Читаем полностью

То, что воля может ускользать от самой себя, что она не содержится в себе самой, равносильно способности других завладевать произведенным, присваивать его себе, отчуждать, приобретать, покупать, красть. Таким образом, сама воля приобретает смысл для другого, как если бы она была вещью. Разумеется, в историческом плане воля не предстает перед другим в качестве вещи. Связывающее их отношение не похоже на то, что характеризует труд: отношение к продуктам труда в рамках экономики и войны остается отношением к трудящимся. Однако покупая золото или оружие, способное убивать, мы не сталкиваемся с другим лицом к лицу; экономика предусматривает анонимный рынок, война имеет дело с массами людей, хотя они и соприкасаются с трансцендентным. Материальные вещи, хлеб и вино, одежда и дом, как и изготовленное из стали оружие соотносятся с «для себя» воли. Доля вечной истины, содержащаяся в материализме, связана с утверждением, что человеческая воля обнаруживает себя посредством своих творений. Острие шпаги — физическая реальность — может устранить из мира ощутимую деятельность, некоего субъекта, «для себя». Эта величайшая банальность, тем не менее, удивительна: «для себя» воли, уверенное в собственной прочности, может подвергаться насилию: спонтанность испытывает воздействие, превращается в собственную противоположность. Сталь касается не инертного бытия, золото притягивает к себе не вещь — они имеют дело с волей, которая в качестве таковой, в качестве «для-себя», должна была бы обладать иммунитетом против всякого посягательства на нее. Насилие признает существование воли, но сгибает ее. Угроза и обольщение проскальзывают в промежуток, отделяющий произведение от воли. Насилие — это разложение, это обольщение и угроза, в которых воля изменяет себе. Такой статус воли есть тело.

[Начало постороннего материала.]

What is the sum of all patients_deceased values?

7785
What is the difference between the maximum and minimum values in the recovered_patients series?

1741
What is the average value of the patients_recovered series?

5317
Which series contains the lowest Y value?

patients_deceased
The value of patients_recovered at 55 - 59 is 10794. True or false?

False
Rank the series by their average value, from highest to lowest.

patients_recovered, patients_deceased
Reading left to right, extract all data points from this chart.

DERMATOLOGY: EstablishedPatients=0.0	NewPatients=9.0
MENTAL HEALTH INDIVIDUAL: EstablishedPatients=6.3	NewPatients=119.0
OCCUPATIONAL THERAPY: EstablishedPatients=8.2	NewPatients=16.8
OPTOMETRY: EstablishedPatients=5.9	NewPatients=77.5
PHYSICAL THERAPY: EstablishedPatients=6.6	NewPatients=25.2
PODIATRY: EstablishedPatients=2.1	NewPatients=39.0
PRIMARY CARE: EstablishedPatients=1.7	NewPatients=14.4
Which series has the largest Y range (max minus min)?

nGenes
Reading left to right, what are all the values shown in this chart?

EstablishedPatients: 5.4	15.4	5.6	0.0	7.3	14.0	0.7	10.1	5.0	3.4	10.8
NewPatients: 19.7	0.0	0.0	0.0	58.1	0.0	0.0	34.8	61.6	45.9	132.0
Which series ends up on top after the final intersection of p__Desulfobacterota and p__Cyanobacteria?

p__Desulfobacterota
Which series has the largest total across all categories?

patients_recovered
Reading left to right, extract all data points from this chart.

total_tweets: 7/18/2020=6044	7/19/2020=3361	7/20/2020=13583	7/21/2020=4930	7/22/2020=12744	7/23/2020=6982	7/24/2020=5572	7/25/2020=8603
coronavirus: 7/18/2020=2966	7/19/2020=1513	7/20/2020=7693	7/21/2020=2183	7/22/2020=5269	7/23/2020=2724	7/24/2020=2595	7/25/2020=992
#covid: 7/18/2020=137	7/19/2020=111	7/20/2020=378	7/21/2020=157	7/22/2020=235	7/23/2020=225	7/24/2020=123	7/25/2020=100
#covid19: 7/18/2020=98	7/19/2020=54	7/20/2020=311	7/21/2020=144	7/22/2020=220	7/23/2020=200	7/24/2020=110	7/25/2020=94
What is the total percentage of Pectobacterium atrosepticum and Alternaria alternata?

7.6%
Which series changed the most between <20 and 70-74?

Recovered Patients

Тело превосходит категории, с помощью которых мы определяем вещи; но оно не совпадает и с ролью «собственного тела», которым я располагаю в своем добровольном действии и благодаря которому я что-то могу. Двусмысленность телесного сопротивления, превращающегося в средство, после чего, в свою очередь, средство превращается в сопротивление, не указывает на его онтологическое hybris [80]. Тело в самой своей активности, в своем «для-себя» превращается в вещь, с которой обходятся, как с вещью. Именно это мы вполне конкретно выражаем, когда говорим, что тело пребывает между болезнью и здоровьем. Благодаря телу мы не только не признаем личность в качестве «для-себя», но можем и плохо обойтись с последней; мы можем не только ранить тело, но и совершить насилие над ним. «Я такой, каким вы хотите видеть меня» — говорит Сганарель [81], получая удары. Тело не воспринимают — последовательно, независимым образом — ни с биологической точки зрения, ни с «точки зрения», которая изнутри признает его в качестве собственного тела. Своеобразие тела состоит в том, что эти две точки зрения на него совпадают. Это — парадокс и сущность самого времени, движущегося к закату, где воля бывает поражена как вещь среди вещей, — острием шпаги либо химическим веществом (от руки ли убийцы или из-за бессилия медиков), но она, однако, берет отсрочку, отодвигая момент этого удара направленностью отсрочки против смерти. В сущности воли, поддающейся насилию, заключено предательство. Она не только уязвима в своем достоинстве — это говорило бы о стойкости ее характера, — она способна подвергнуться насилию и закабалению в качестве воли, превратиться в душу раба. Золото и угроза побуждают ее продавать не только продукты своей деятельности, но и самое себя. Иными словами, воля человеческая не является волей героической.

Телесность воли следует толковать, исходя из этой двойственности волевого усилия, предстающего перед другими в своем центростремительном эгоистическом движении. Тело — это не объект, тело — это онтологический статус воли. Тело, в котором может светиться выражение, и где эгоизм воли превращается в дискурс, то есть становится преимущественно оппозицией, — это тело вместе с тем способствует вхождению «я» в сферу расчетов другого. Отныне возможно взаимодействие между волениями, или история, — взаимодействие между волениями. где каждая воля определяется как causa sui. поскольку воздействие на чистую активность предполагает, что в этой активности заключается также и пассивность. Далее мы будем говорить о смертности как об основе двусмысленности, о которой свидетельствует онтологический статус тела.